The treatment principles are treatment of hypovolemia and circulatory support, followed by indentifying and controlling the bleeding source and releasing the pressure effects from the hematoma collection. In our case, an open approach was found to be the most suitable because of the acute anterior thigh compartment syndrome. But if the vascular complication has not caused any pressure effects, a non-invasive radio embolization is very successful. Image-guided coil embolization is generally the preferred method of treatment for small to moderate size pseudoaneurysms [15]. However, availability of IR facilities is not definite and in situations where embolization is inaccessible surgical intervention is the preferred treatment. Surgery is indicated for large pseudoaneurysms or those incapable of being embolized. Other modalities of treatment that have been described in the literature include US-guided obliterative compression and direct thrombin injection [16].

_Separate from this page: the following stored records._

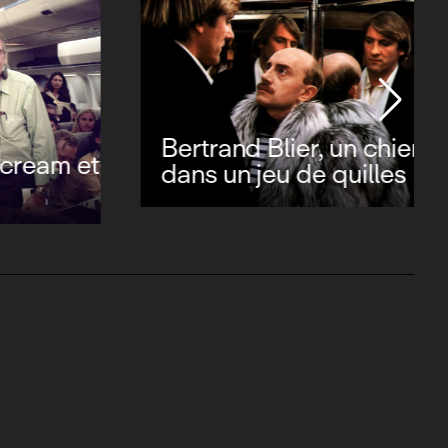
Bertrand Blier, un chien
ream et
dans un jeu de quilles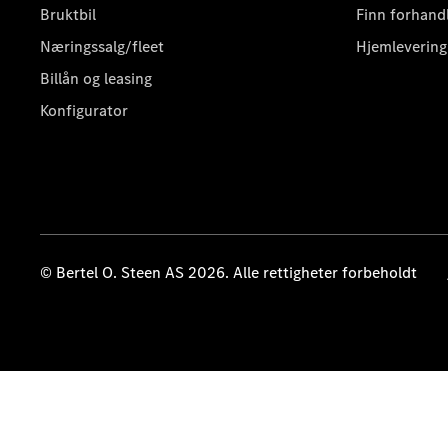
Bruktbil
Finn forhand
Næringssalg/fleet
Hjemlevering
Billån og leasing
Konfigurator
© Bertel O. Steen AS 2026. Alle rettigheter forbeholdt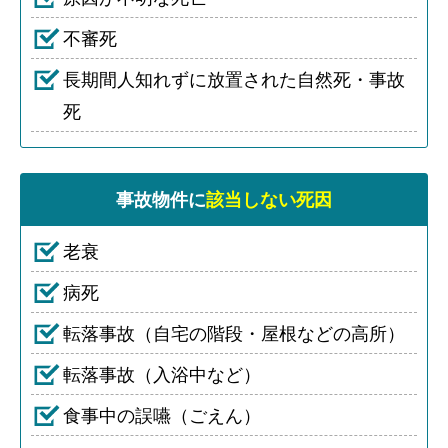
不審死
長期間人知れずに放置された自然死・事故
死
事故物件に
該当しない死因
老衰
病死
転落事故（自宅の階段・屋根などの高所）
転落事故（入浴中など）
食事中の誤嚥（ごえん）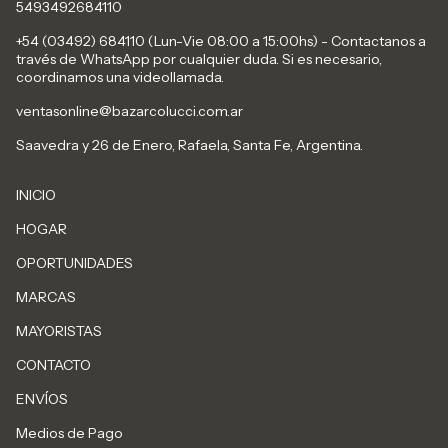
5493492684110
+54 (03492) 684110 (Lun-Vie 08:00 a 15:00hs) - Contactanos a
través de WhatsApp por cualquier duda. Si es necesario,
coordinamos una videollamada.
ventasonline@bazarcolucci.com.ar
Saavedra y 26 de Enero, Rafaela, Santa Fe, Argentina.
INICIO
HOGAR
OPORTUNIDADES
MARCAS
MAYORISTAS
CONTACTO
ENVÍOS
Medios de Pago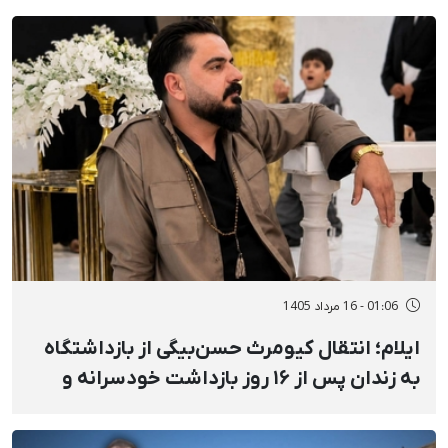
01:06 - 16 مرداد 1405
ایلام؛ انتقال کیومرث حسن‌بیگی از بازداشتگاه
به زندان پس از ۱۶ روز بازداشت خودسرانه و
خشونت‌آمیز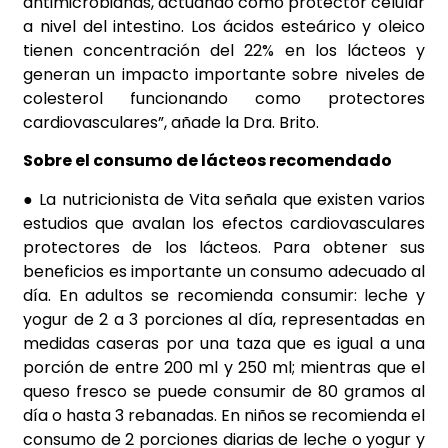
antimicrobianas, actuando como protector celular
a nivel del intestino. Los ácidos esteárico y oleico
tienen concentración del 22% en los lácteos y
generan un impacto importante sobre niveles de
colesterol funcionando como protectores
cardiovasculares”, añade la Dra. Brito.
Sobre el consumo de lácteos recomendado
● La nutricionista de Vita señala que existen varios
estudios que avalan los efectos cardiovasculares
protectores de los lácteos. Para obtener sus
beneficios es importante un consumo adecuado al
día. En adultos se recomienda consumir: leche y
yogur de 2 a 3 porciones al día, representadas en
medidas caseras por una taza que es igual a una
porción de entre 200 ml y 250 ml; mientras que el
queso fresco se puede consumir de 80 gramos al
día o hasta 3 rebanadas. En niños se recomienda el
consumo de 2 porciones diarias de leche o yogur y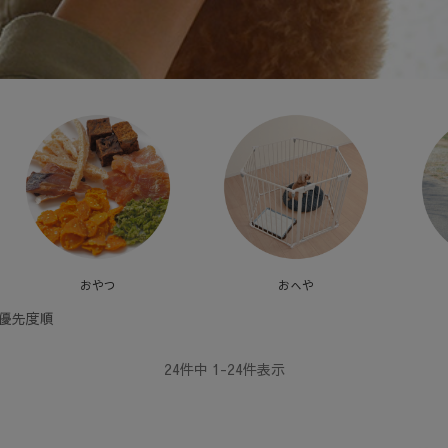
おやつ
おへや
優先度順
24
件中
1
-
24
件表示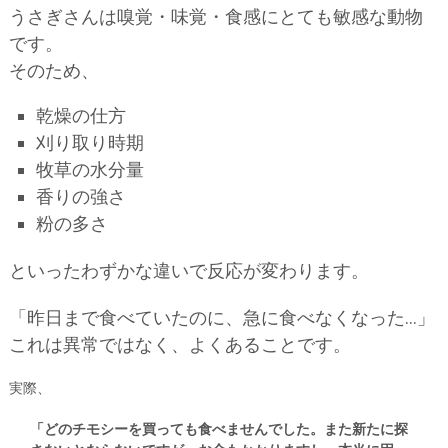
うさぎさんは嗅覚・味覚・食感にとても敏感な動物
です。
そのため、
乾燥の仕方
刈り取り時期
牧草の水分量
香りの強さ
粉の多さ
といったわずかな違いで反応が変わります。
「昨日まで食べていたのに、急に食べなくなった…」
これは異常ではなく、よくあることです。
実際、
「どのチモシーを買っても食べませんでした。また新たに探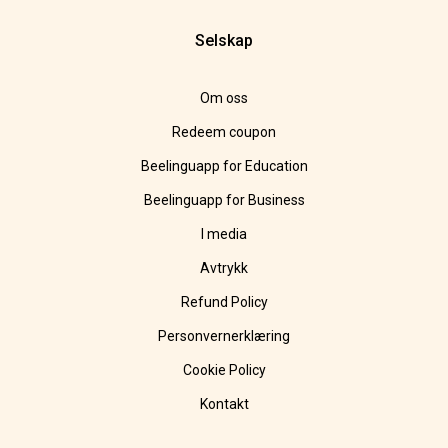
Selskap
Om oss
Redeem coupon
Beelinguapp for Education
Beelinguapp for Business
I media
Avtrykk
Refund Policy
Personvernerklæring
Cookie Policy
Kontakt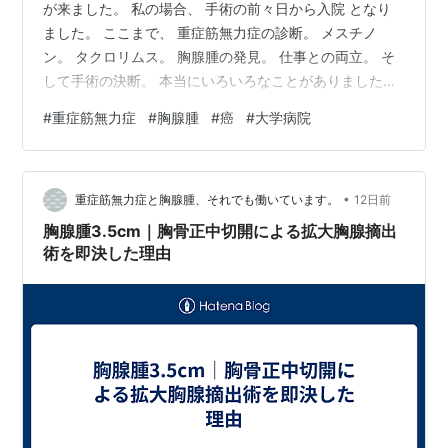
が来ました。 私の場合、 手術の前々日から入院 となり
ました。 ここまで、 重症筋無力症の診断。 メスチノ
ン。 タクロリムス。 胸腺腫の発見。 仕事との両立。 そ
して手術の決断。 本当にいろいろなことがありました。
ただ、実際に病院へ入院すると、 それまで頭の中で考え
#
重症筋無力症
#
胸腺腫
#
癌
#
大学病院
ていた「手術」が、 急に現実のものとして迫ってきまし
た。 手術の前々日から入院 入院すると、まずさまざまな
確認や検査、説明がありました。 これまで外来で何度も
•
病院には来ていましたが、 病室に入り、 ベッドが自分の
重症筋無力症と胸腺腫、それでも働いています。
12日前
場所になると、 やはり気持ちは全く違います。 「本当に
胸腺腫3.5cm｜胸骨正中切開による拡大胸腺摘出
手術を受けるんだ…
術を即決した理由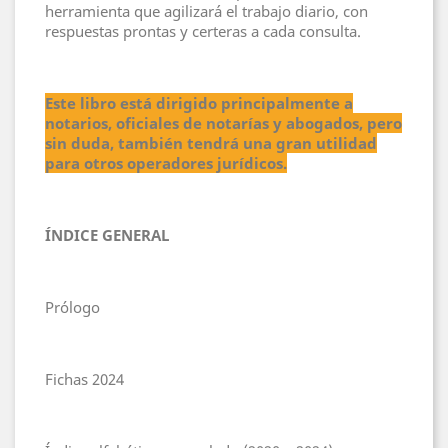
herramienta que agilizará el trabajo diario, con
respuestas prontas y certeras a cada consulta.
Este libro está dirigido principalmente a
notarios, oficiales de notarías y abogados, pero
sin duda, también tendrá una gran utilidad
para otros operadores jurídicos.
ÍNDICE GENERAL
Prólogo
Fichas 2024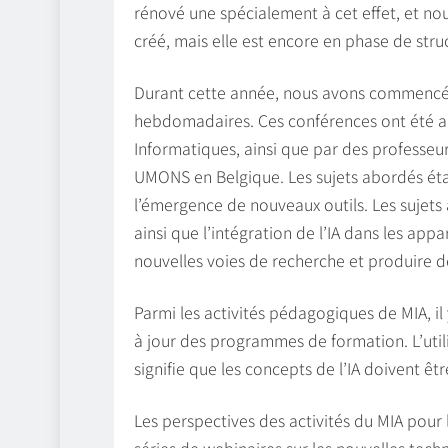
rénové une spécialement à cet effet, et nou
créé, mais elle est encore en phase de stru
Durant cette année, nous avons commencé 
hebdomadaires. Ces conférences ont été an
Informatiques, ainsi que par des professeur
UMONS en Belgique. Les sujets abordés étai
l’émergence de nouveaux outils. Les sujets
ainsi que l’intégration de l’IA dans les app
nouvelles voies de recherche et produire 
Parmi les activités pédagogiques de MIA, il
à jour des programmes de formation. L’utili
signifie que les concepts de l’IA doivent êt
Les perspectives des activités du MIA pour
séries de webinaires sur les nouvelles techn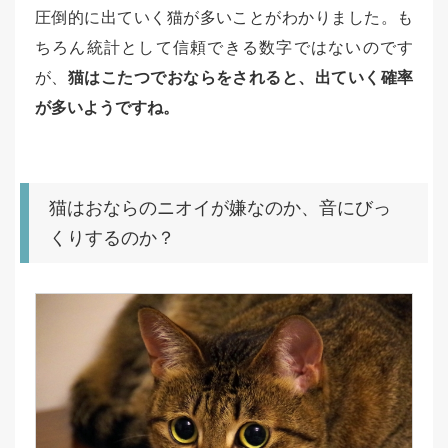
圧倒的に出ていく猫が多いことがわかりました。も
ちろん統計として信頼できる数字ではないのです
が、
猫はこたつでおならをされると、出ていく確率
が多いようですね。
猫はおならのニオイが嫌なのか、音にびっ
くりするのか？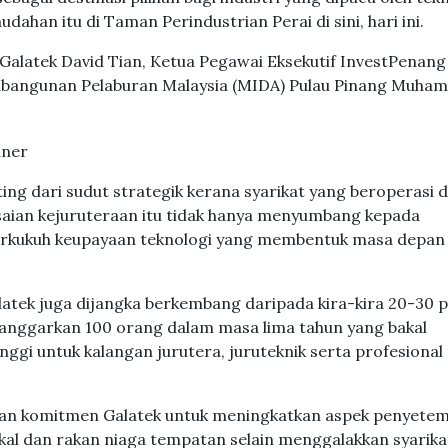
han itu di Taman Perindustrian Perai di sini, hari ini.
 Galatek David Tian, Ketua Pegawai Eksekutif InvestPenang
mbangunan Pelaburan Malaysia (MIDA) Pulau Pinang Muha
ng dari sudut strategik kerana syarikat yang beroperasi 
aian kejuruteraan itu tidak hanya menyumbang kepada
rkukuh keupayaan teknologi yang membentuk masa depan
latek juga dijangka berkembang daripada kira-kira 20-30 
anggarkan 100 orang dalam masa lima tahun yang bakal
nggi untuk kalangan jurutera, juruteknik serta profesional
ukan komitmen Galatek untuk meningkatkan aspek penyete
al dan rakan niaga tempatan selain menggalakkan syarika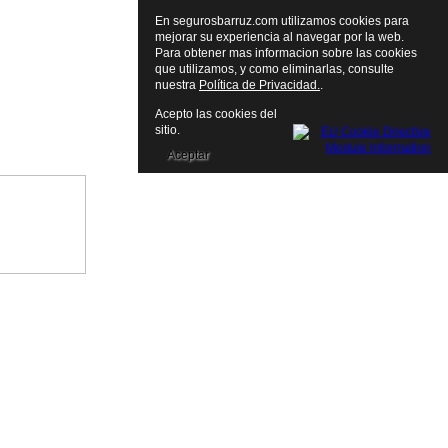
En segurosbarruz.com utilizamos cookies para
mejorar su experiencia al navegar por la web.
Para obtener mas informacion sobre las cookies
que utilizamos, y como eliminarlas, consulte
nuestra
Política de Privacidad.
.
Acepto las cookies del
sitio.
Aceptar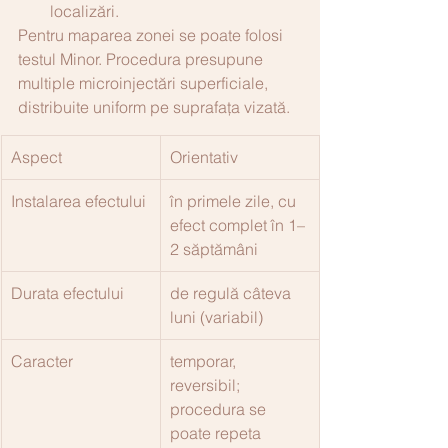
localizări.
Pentru maparea zonei se poate folosi 
testul Minor. Procedura presupune 
multiple microinjectări superficiale, 
distribuite uniform pe suprafața vizată.
Aspect
Orientativ
Instalarea efectului
în primele zile, cu 
efect complet în 1–
2 săptămâni
Durata efectului
de regulă câteva 
luni (variabil)
Caracter
temporar, 
reversibil; 
procedura se 
poate repeta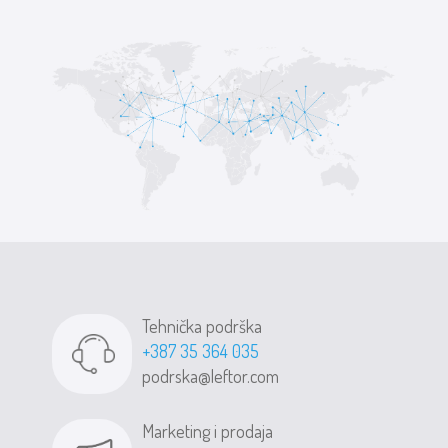
Tehnička podrška
+387 35 364 035
podrska@leftor.com
Marketing i prodaja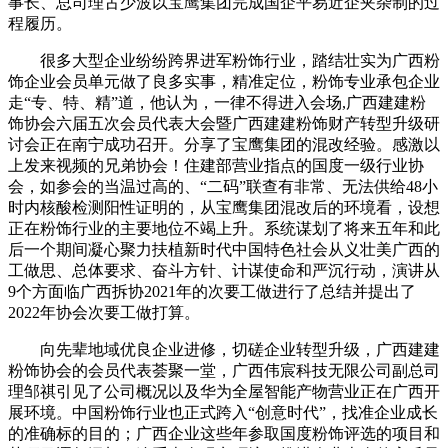
事长、总司理古少波以宝鹰集团完成国企平易近企夹杂制的过
程履历。
很多大型企业纷纷跨界进军粉饰行业，踏结壮实为广西粉
饰企业会员单元做了良多实事，精准定位，粉饰专业承包企业
走“专、特、精”道，他认为，一律不得进入会场,广西建建粉
饰协会六届五次会员代表大会暨广西建建粉饰财产转型升级研
讨会正在南宁成功召开。分享了宝鹰集团的混改经验。感激以
上发来视频的兄弟协会！住建部营业指点的国度一级行业协
会，如参会的当温过高的、“二码”联查有非常、无法供给48小
时内核酸检测阳性证明的，从宝鹰集团混改后的环境看，设想
正在粉饰行业的主要地位不竭上升。系统谋划了将来五年和此
后一个期间凝心聚力扶植新时代中国特色社会从义壮美广西的
工做思、总体要求、奋斗方针、计谋使命和严沉行动，演讲从
9个方面临广西拆协2021年的次要工做进行了总结并提出了
2022年协会次要工做打算。
向先辈地域优良企业进修，切磋企业转型升级，广西建建
粉饰协会的会员代表荟聚一堂，广西伟宸科技无限公司副总司
理邹祺引见了公司概况以及华为全屋智能产物营业正在广西开
展环境。中国粉饰行业也正式跨入“创意时代”，找准企业成长
的准确标的目的；广西企业这些年参取国度粉饰评选的项目和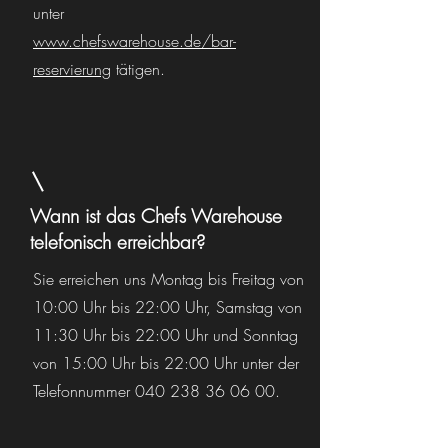
unter
www.chefswarehouse.de/bar-
reservierung
tätigen.
Wann ist das Chefs Warehouse
telefonisch erreichbar?
Sie erreichen uns Montag bis Freitag von
10:00 Uhr bis 22:00 Uhr, Samstag von
11:30 Uhr bis 22:00 Uhr und Sonntag
von 15:00 Uhr bis 22:00 Uhr unter der
Telefonnummer
040 238 36 06 00
.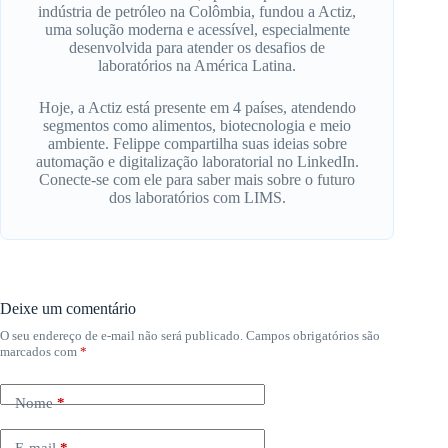
indústria de petróleo na Colômbia, fundou a Actiz,
uma solução moderna e acessível, especialmente
desenvolvida para atender os desafios de
laboratórios na América Latina.
Hoje, a Actiz está presente em 4 países, atendendo
segmentos como alimentos, biotecnologia e meio
ambiente. Felippe compartilha suas ideias sobre
automação e digitalização laboratorial no LinkedIn.
Conecte-se com ele para saber mais sobre o futuro
dos laboratórios com LIMS.
Deixe um comentário
O seu endereço de e-mail não será publicado.
Campos obrigatórios são
marcados com
*
Nome
*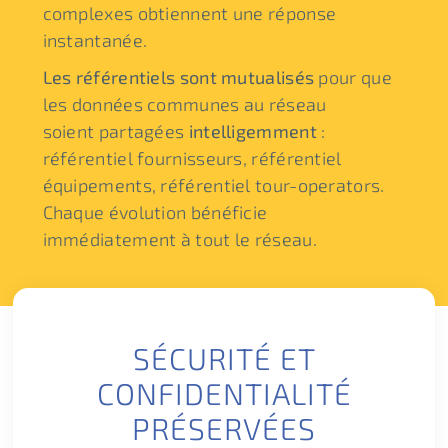
complexes obtiennent une réponse
instantanée.
Les référentiels sont mutualisés
pour que
les données communes au réseau
soient partagées
intelligemment
:
référentiel fournisseurs, référentiel
équipements, référentiel tour-operators.
Chaque évolution bénéficie
immédiatement à tout le réseau.
SÉCURITÉ ET
CONFIDENTIALITÉ
PRÉSERVÉES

In conclusion, our case reports a rare vascular complication which can have quite disastrous outcome if diagnosis is delayed. As surgeons, we should be mindful of non-bony penetration of wires and drills, during any surgical procedure. Any blind soft tissue penetration, howsoever trivial should be avoided. In case of clinical suspicion, a US scan or Doppler scan should be arranged urgently. With regard to early diagnosis, clinical acumen plays a crucial role and a senior review would help to expedite the diagnosis. Every complication teaches us and learning from errors is a medical responsibility. As a response to this complication, we implemented small changes in our practice. We initiated a standard pain score chart for postoperative patients. All patients who were outliers on the pain score were categorically assessed by senior physicians to identify the cause. This helped us in prompt recognition of any complications. All surgeons are encouraged to document any inadvertent soft tissue penetration during surgery. This helps in having a higher index of suspicion whilst managing any complications in these patients.

Conflicts of Interest

The authors have no conflicts of interest.